Reproducing the work
Using this, we were able to attempt to reproduce the original results—and, in doing so, fail to perfectly replicate them. Owen gave a great talk about this at PyCon UK, titled God Is Real (Unless Declared an Integer).
I say fail because one particular strategy performed unexpectedly poorly. However, we did reproduce the main conclusions: Tit for Tat again performed best, and the same core principles of cooperation emerged.

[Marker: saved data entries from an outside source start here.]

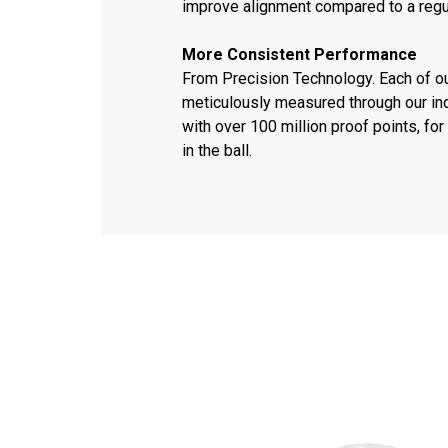
improve alignment compared to a regu
More Consistent Performance
From Precision Technology. Each of o
meticulously measured through our ind
with over 100 million proof points, f
in the ball.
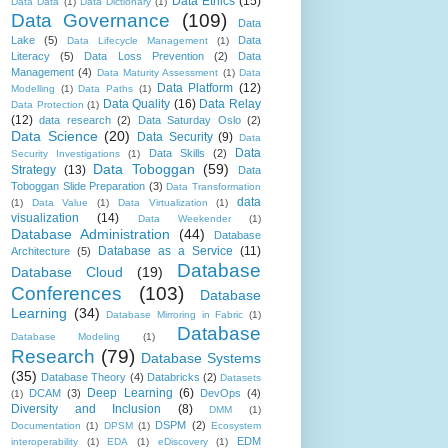
Data Ethics
(15)
Data Data
(1)
Data Dictionary
(1)
Data Governance
(109)
Data
Lake
(5)
Data
Data Lifecycle Management
(1)
Literacy
(5)
Data Loss Prevention
(2)
Data
Management
(4)
Data Maturity Assessment
(1)
Data
Data Platform
(12)
Modelling
(1)
Data Paths
(1)
Data Quality
(16)
Data Relay
Data Protection
(1)
(12)
data research
(2)
Data Saturday Oslo
(2)
Data Science
(20)
Data Security
(9)
Data
Data
Data Skills
(2)
Security Investigations
(1)
Data Toboggan
(59)
Strategy
(13)
Data
Toboggan Slide Preparation
(3)
Data Transformation
data
(1)
Data Value
(1)
Data Virtualization
(1)
visualization
(14)
Data Weekender
(1)
Database Administration
(44)
Database
Database as a Service
(11)
Architecture
(5)
Database
Database Cloud
(19)
Conferences
(103)
Database
Learning
(34)
Database Mirroring in Fabric
(1)
Database
Database Modeling
(1)
Research
(79)
Database Systems
(35)
Database Theory
(4)
Databricks
(2)
Datasets
Deep Learning
(6)
DCAM
(3)
DevOps
(4)
(1)
Diversity and Inclusion
(8)
DMM
(1)
DSPM
(2)
Documentation
(1)
DPSM
(1)
Ecosystem
EDM
interoperability
(1)
EDA
(1)
eDiscovery
(1)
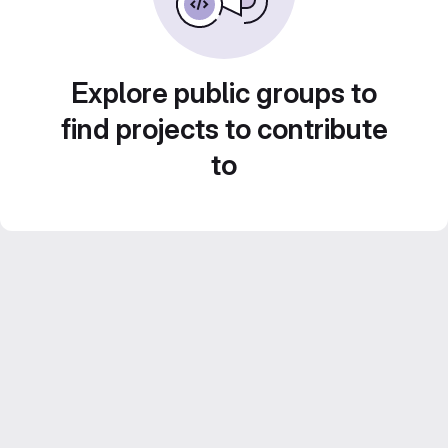
Explore public groups to
find projects to contribute
to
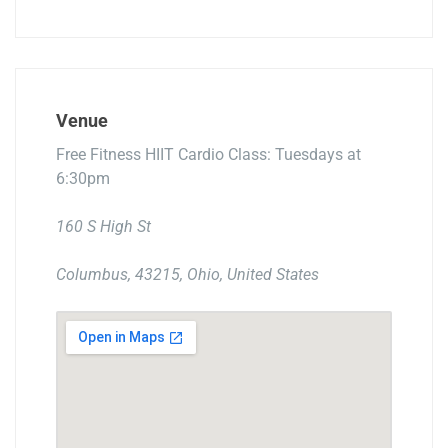
Venue
Free Fitness HIIT Cardio Class: Tuesdays at
6:30pm
160 S High St
Columbus, 43215, Ohio, United States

This apparent failure is, in fact, interesting—it highlights broader issues around the reproducibility of computational research. As a Fellow of the Software Sustainability Institute, this is a topic close to my heart and central to this work.
A key output of our preprint is a fully reproducible and reusable package: the original Fortran code, wrapped and documented so that anyone can rerun the experiments and verify the results for themselves.
Revisiting the Work
Amidst all this work on Axelrod’s second tournament, development of the
axelrod Python library has continued to grow and mature:
- Used in more than 40 pieces of research
- Over 785 stars, 279 forks, and 76 contributors on GitHub
I genuinely believe this library stands as an example of good scientific practice—
specifically because it is open. Contributions and expertise have come from a
remarkably broad community, including students. One such contributor, Julie Rymer,
shared the following message after working on the library as part of her studies:
“And I really wanted to thank you all. I discovered your project because
of a course where we needed to participate in an open source project,
and I had the occasion to compare the welcome me and my coworkers
received here compared to other people from my class who worked on
different projects. And I’ve got to say you are awesome on that part
and on the help you provide to newbies. I like your project so I’ll try to
continue to contribute now and then!”
This diversity of contributors has become one of the project’s greatest strengths.
There are now more than 250 distinct strategies implemented in the library:
some trained using reinforcement learning techniques described in the literature,
others inspired by creative theoretical ideas.
Together, this rich ecosystem allows us, in our preprint, to address a significant question:
How generalisable were the conclusions of Robert Axelrod?
We ran a large tournament including every available strategy: by far the largest
Iterated Prisoner’s Dilemma tournament ever conducted.
Unsurprisingly, Tit For Tat did not win. In fact, the highest performer from
Axelrod’s second tournament ranked only 16th in our results. Almost all of
the top fifteen strategies were sophisticated ones trained using reinforcement
learning techniques, having learned to behave in contextually beneficial ways
(described in this paper).
Our tournament also reinforces findings from more
recent research,
which highlights the following properties as key to effective collaboration:
- Be a little envious.
- Be nice in non-noisy environments or when games are long (if known).
- Reciprocate both cooperation and defection appropriately: be provocable in short
 matches and generous in noisy settings.
- It is acceptable to be clever.
- Adapt to the environment; adjust to the mean tournament cooperation level.
We also experimented with modified versions of Axelrod’s original tournament,
introducing one, two, three, or four new entrants. This produced perhaps our most
significant finding: Tit For Tat continued to win a large proportion of these
tournaments.
This does not mean that Tit For Tat was strong: in fact quite the opposite.
The environment of Axelrod’s second tournament was highly specific and
particularly well-suited to Tit For Tat.
Generalising from that tournament is a mistake.
Axelrod’s tournament was an attempt to approximate an unimaginably vast space of
strategies on the order of $2^{10^{120}}$ (a gazillion). Even the
tournament we conducted here can only ever approximate that immense landscape of
possible behaviours.
I believe this is an important piece of work:
- We have reproduced (almost!) an influential study that shaped an entire field,
 with applications to war, politics, trade, environmental cooperation to name a few.
- We extend the work by considering specific new contexts.
- We show that the conclusions of that work were generalised perhaps too freely.
- And we have done so in a reproducible, sustainable, and open manner.